12. N'est-il pas indispensable de découvrir que la morale laïque se fonde, non pas sur la soumission à des "commandements" et à des textes "sacrés", mais sur la responsabilité individuelle, le libre examen, l'esprit critique et sur une conscience morale autonome, qu'il existe une spiritualité laïque et que l'on peut donner un sens à l'existence autrement que par la spiritualité religieuse ?

13. En bref, la garantie constitutionnelle de liberté de conscience et de religion ne devrait-elle pas avoir priorité sur le respect des conceptions philosophiques, religieuses ou idéologiques des parents ?

14. Ne faudrait-il pas dès lors, organiser tant en France qu'en Belgique, un véritable débat national et oser repenser, dans l’intérêt supérieur de l’enfant, certaines notions fondamentales telles que la neutralité de l'Etat, la liberté constitutionnelle d'enseignement, la transmission des valeurs et les limites de la tolérance vis-à-vis des prétentions des religions à imposer leurs vérités exclusives, en particulier celles du catholicisme, du judaïsme, du christianisme évangélique, de l'islamisme et des sectes ?

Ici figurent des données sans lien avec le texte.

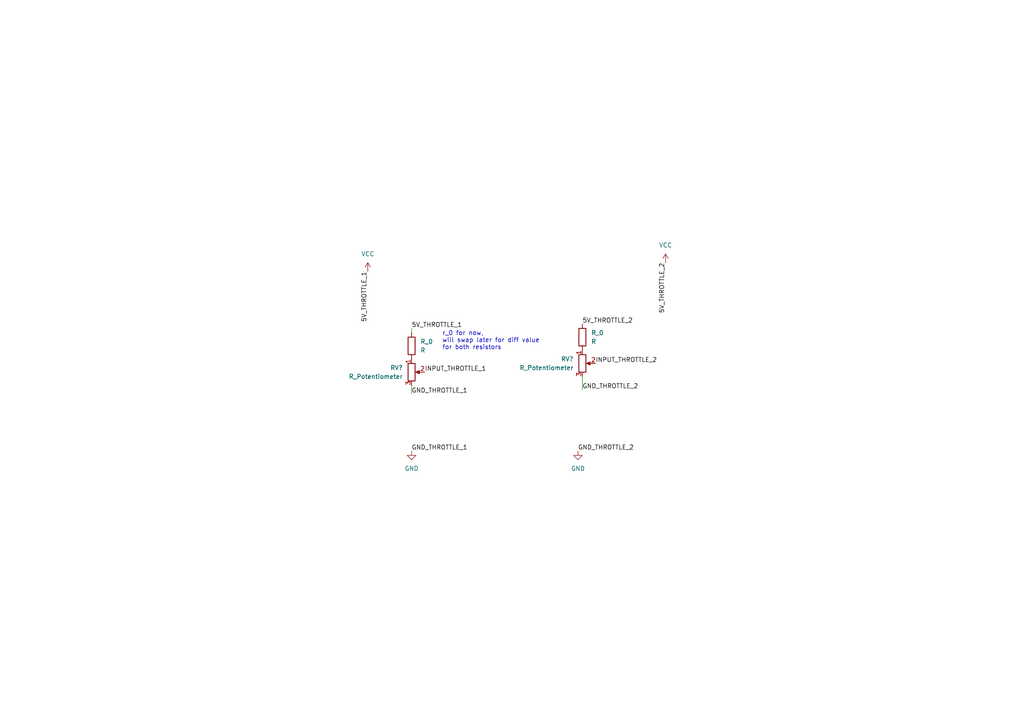
<source format=kicad_sch>
(kicad_sch (version 20211123) (generator eeschema)

  (uuid ee2da0e2-8f8a-455f-8713-3e028afb5101)

  (paper "A4")

  


  (wire (pts (xy 119.38 95.25) (xy 119.38 96.52))
    (stroke (width 0) (type default) (color 0 0 0 0))
    (uuid 2047bcc3-517a-4d0e-b9a7-d199c27685b1)
  )
  (wire (pts (xy 119.38 111.76) (xy 119.38 114.3))
    (stroke (width 0) (type default) (color 0 0 0 0))
    (uuid b4e77ceb-6649-4a8e-be35-814df81729fe)
  )
  (wire (pts (xy 168.91 109.22) (xy 168.91 113.03))
    (stroke (width 0) (type default) (color 0 0 0 0))
    (uuid c15e85c1-de2c-4f58-b01c-7d9474a7f908)
  )

  (text "r_0 for now, \nwill swap later for diff value\nfor both resistors"
    (at 128.27 101.6 0)
    (effects (font (size 1.27 1.27)) (justify left bottom))
    (uuid a58104d9-cccd-465c-904e-08430cc579a4)
  )

  (label "5V_THROTTLE_2" (at 168.91 93.98 0)
    (effects (font (size 1.27 1.27)) (justify left bottom))
    (uuid 2ae44f14-eebd-4fde-9f58-c1e8cd617d38)
  )
  (label "5V_THROTTLE_1" (at 106.68 78.74 270)
    (effects (font (size 1.27 1.27)) (justify right bottom))
    (uuid 32939d02-c5b1-4b1f-b84a-99b9c2e07624)
  )
  (label "GND_THROTTLE_2" (at 168.91 113.03 0)
    (effects (font (size 1.27 1.27)) (justify left bottom))
    (uuid 36bfccdb-5459-47e9-b638-78cec2f4ad52)
  )
  (label "INPUT_THROTTLE_1" (at 123.19 107.95 0)
    (effects (font (size 1.27 1.27)) (justify left bottom))
    (uuid 57ab98a1-5da3-478c-9a91-31d5eb17675a)
  )
  (label "INPUT_THROTTLE_2" (at 172.72 105.41 0)
    (effects (font (size 1.27 1.27)) (justify left bottom))
    (uuid 7397ec02-3715-4d8e-9110-51f9203356cb)
  )
  (label "5V_THROTTLE_1" (at 119.38 95.25 0)
    (effects (font (size 1.27 1.27)) (justify left bottom))
    (uuid 89054135-a302-4cb8-b275-d0c1133872af)
  )
  (label "GND_THROTTLE_1" (at 119.38 130.81 0)
    (effects (font (size 1.27 1.27)) (justify left bottom))
    (uuid b1fb08be-f155-4a77-beb2-552b03f141dc)
  )
  (label "GND_THROTTLE_1" (at 119.38 114.3 0)
    (effects (font (size 1.27 1.27)) (justify left bottom))
    (uuid c49d26dd-2793-492c-bace-a774ef9c218c)
  )
  (label "5V_THROTTLE_2" (at 193.04 76.2 270)
    (effects (font (size 1.27 1.27)) (justify right bottom))
    (uuid d3212efd-8427-4b3a-aba7-5794262642ac)
  )
  (label "GND_THROTTLE_2" (at 167.64 130.81 0)
    (effects (font (size 1.27 1.27)) (justify left bottom))
    (uuid e3e5fd27-1fed-4a4c-848b-9eed1c1c3fac)
  )

  (symbol (lib_id "power:VCC") (at 106.68 78.74 0) (unit 1)
    (in_bom yes) (on_board yes) (fields_autoplaced)
    (uuid 255d1171-21b4-4f8c-8654-11b7debb7bb4)
    (property "Reference" "#PWR?" (id 0) (at 106.68 82.55 0)
      (effects (font (size 1.27 1.27)) hide)
    )
    (property "Value" "VCC" (id 1) (at 106.68 73.66 0))
    (property "Footprint" "" (id 2) (at 106.68 78.74 0)
      (effects (font (size 1.27 1.27)) hide)
    )
    (property "Datasheet" "" (id 3) (at 106.68 78.74 0)
      (effects (font (size 1.27 1.27)) hide)
    )
    (pin "1" (uuid 846386ca-0861-47f3-ba46-37767bc19dcb))
  )

  (symbol (lib_id "Device:R") (at 168.91 97.79 0) (unit 1)
    (in_bom yes) (on_board yes) (fields_autoplaced)
    (uuid 4b67eb95-d1ff-4973-8846-13ef49481412)
    (property "Reference" "R_0" (id 0) (at 171.45 96.5199 0)
      (effects (font (size 1.27 1.27)) (justify left))
    )
    (property "Value" "R" (id 1) (at 171.45 99.0599 0)
      (effects (font (size 1.27 1.27)) (justify left))
    )
    (property "Footprint" "" (id 2) (at 167.132 97.79 90)
      (effects (font (size 1.27 1.27)) hide)
    )
    (property "Datasheet" "~" (id 3) (at 168.91 97.79 0)
      (effects (font (size 1.27 1.27)) hide)
    )
    (pin "1" (uuid 697d64d3-f042-49dc-9c93-4531f09f95aa))
    (pin "2" (uuid e407264e-355a-4ee6-a564-066db16d5d87))
  )

  (symbol (lib_id "power:GND") (at 119.38 130.81 0) (unit 1)
    (in_bom yes) (on_board yes)
    (uuid 8a0fb707-cd3f-4aee-a1ef-99be2eb46a22)
    (property "Reference" "#PWR?" (id 0) (at 119.38 137.16 0)
      (effects (font (size 1.27 1.27)) hide)
    )
    (property "Value" "GND" (id 1) (at 119.38 135.89 0))
    (property "Footprint" "" (id 2) (at 119.38 130.81 0)
      (effects (font (size 1.27 1.27)) hide)
    )
    (property "Datasheet" "" (id 3) (at 119.38 130.81 0)
      (effects (font (size 1.27 1.27)) hide)
    )
    (pin "1" (uuid 0a345dbe-55be-46a9-9cfd-666c54f1d7f8))
  )

  (symbol (lib_id "Device:R_Potentiometer") (at 168.91 105.41 0) (unit 1)
    (in_bom yes) (on_board yes) (fields_autoplaced)
    (uuid 990461c8-dfc8-4870-947a-c72a064c83ec)
    (property "Reference" "RV?" (id 0) (at 166.37 104.1399 0)
      (effects (font (size 1.27 1.27)) (justify right))
    )
    (property "Value" "R_Potentiometer" (id 1) (at 166.37 106.6799 0)
      (effects (font (size 1.27 1.27)) (justify right))
    )
    (property "Footprint" "" (id 2) (at 168.91 105.41 0)
      (effects (font (size 1.27 1.27)) hide)
    )
    (property "Datasheet" "~" (id 3) (at 168.91 105.41 0)
      (effects (font (size 1.27 1.27)) hide)
    )
    (pin "1" (uuid 38cb94c3-ef92-4794-bba5-99dba535dccf))
    (pin "2" (uuid cdf2c2ad-72ae-4909-b439-e1a55c39d8eb))
    (pin "3" (uuid 16d11cc2-9293-47be-9e94-bc4f95adddcf))
  )

  (symbol (lib_id "Device:R") (at 119.38 100.33 0) (unit 1)
    (in_bom yes) (on_board yes) (fields_autoplaced)
    (uuid a49bcbe0-6d9d-4130-a70f-94440a4245df)
    (property "Reference" "R_0" (id 0) (at 121.92 99.0599 0)
      (effects (font (size 1.27 1.27)) (justify left))
    )
    (property "Value" "R" (id 1) (at 121.92 101.5999 0)
      (effects (font (size 1.27 1.27)) (justify left))
    )
    (property "Footprint" "" (id 2) (at 117.602 100.33 90)
      (effects (font (size 1.27 1.27)) hide)
    )
    (property "Datasheet" "~" (id 3) (at 119.38 100.33 0)
      (effects (font (size 1.27 1.27)) hide)
    )
    (pin "1" (uuid 045f48ea-e1c4-4965-b2b7-f2fd2f0d55ad))
    (pin "2" (uuid 49d1240f-baeb-4da6-8ce7-27a537aea055))
  )

  (symbol (lib_id "power:VCC") (at 193.04 76.2 0) (unit 1)
    (in_bom yes) (on_board yes) (fields_autoplaced)
    (uuid b8a710d8-d916-4b79-9a80-d97c6e249a09)
    (property "Reference" "#PWR?" (id 0) (at 193.04 80.01 0)
      (effects (font (size 1.27 1.27)) hide)
    )
    (property "Value" "VCC" (id 1) (at 193.04 71.12 0))
    (property "Footprint" "" (id 2) (at 193.04 76.2 0)
      (effects (font (size 1.27 1.27)) hide)
    )
    (property "Datasheet" "" (id 3) (at 193.04 76.2 0)
      (effects (font (size 1.27 1.27)) hide)
    )
    (pin "1" (uuid 66acaf7f-c1a3-4e15-8f30-c7b7f5ce3f52))
  )

  (symbol (lib_id "power:GND") (at 167.64 130.81 0) (unit 1)
    (in_bom yes) (on_board yes)
    (uuid be8cec5d-fe88-483e-85c6-1e137d0371fe)
    (property "Reference" "#PWR?" (id 0) (at 167.64 137.16 0)
      (effects (font (size 1.27 1.27)) hide)
    )
    (property "Value" "GND" (id 1) (at 167.64 135.89 0))
    (property "Footprint" "" (id 2) (at 167.64 130.81 0)
      (effects (font (size 1.27 1.27)) hide)
    )
    (property "Datasheet" "" (id 3) (at 167.64 130.81 0)
      (effects (font (size 1.27 1.27)) hide)
    )
    (pin "1" (uuid 6e023e45-5ec4-493a-bea7-62a6c8f25778))
  )

  (symbol (lib_id "Device:R_Potentiometer") (at 119.38 107.95 0) (unit 1)
    (in_bom yes) (on_board yes) (fields_autoplaced)
    (uuid eb23021c-9a47-467d-ad5d-990a0a2f0514)
    (property "Reference" "RV?" (id 0) (at 116.84 106.6799 0)
      (effects (font (size 1.27 1.27)) (justify right))
    )
    (property "Value" "R_Potentiometer" (id 1) (at 116.84 109.2199 0)
      (effects (font (size 1.27 1.27)) (justify right))
    )
    (property "Footprint" "" (id 2) (at 119.38 107.95 0)
      (effects (font (size 1.27 1.27)) hide)
    )
    (property "Datasheet" "~" (id 3) (at 119.38 107.95 0)
      (effects (font (size 1.27 1.27)) hide)
    )
    (pin "1" (uuid 5d6b72ad-15c2-466c-b6cf-ba52ad56e5cc))
    (pin "2" (uuid 08c99ac0-90d7-4cb9-af18-3afbd8459a82))
    (pin "3" (uuid 6fcf6703-e552-47c0-b361-ad7dc3f948ce))
  )
)

</source>
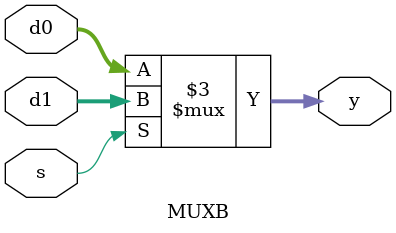
<source format=v>
`timescale 1ns / 1ps


module MUXB(d1, d0, s, y);
input [3:0]    d1, d0; 
input          s;
output [3:0]  y;
reg    [3:0]  y;

always@(d1 or d0 or s)
begin
   if (s)  y = d1;
   else   y = d0;
end

endmodule

</source>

15. Quant à l'enseignement confessionnel, survivance obsolète, inégalitaire et élitiste du MoyenAge, ne devrait-il pas faire place (après 50 ans de "pacte scolaire" en Belgique) à " l'école pluraliste", mise au frigo depuis 34 ans et, sans crainte d'encore introduire le loup dans la bergerie, à la fusion des réseaux officiel et privé, du primaire à l'universitaire, ne fût-ce que pour des raisons économiques ?

16. N'est-il donc pas légitime que la laïcité, tant politique que philosophique, bien qu'elle soit rétive à tout prosélytisme, se montre à présent plus combattante et plus fermement attachée à ses principes, plutôt que conciliante, frileuse, voire laxiste, afin de promouvoir enfin le "vivre ensemble" et une citoyenneté responsable ?


Michel THYS, à Waterloo(en Belgique).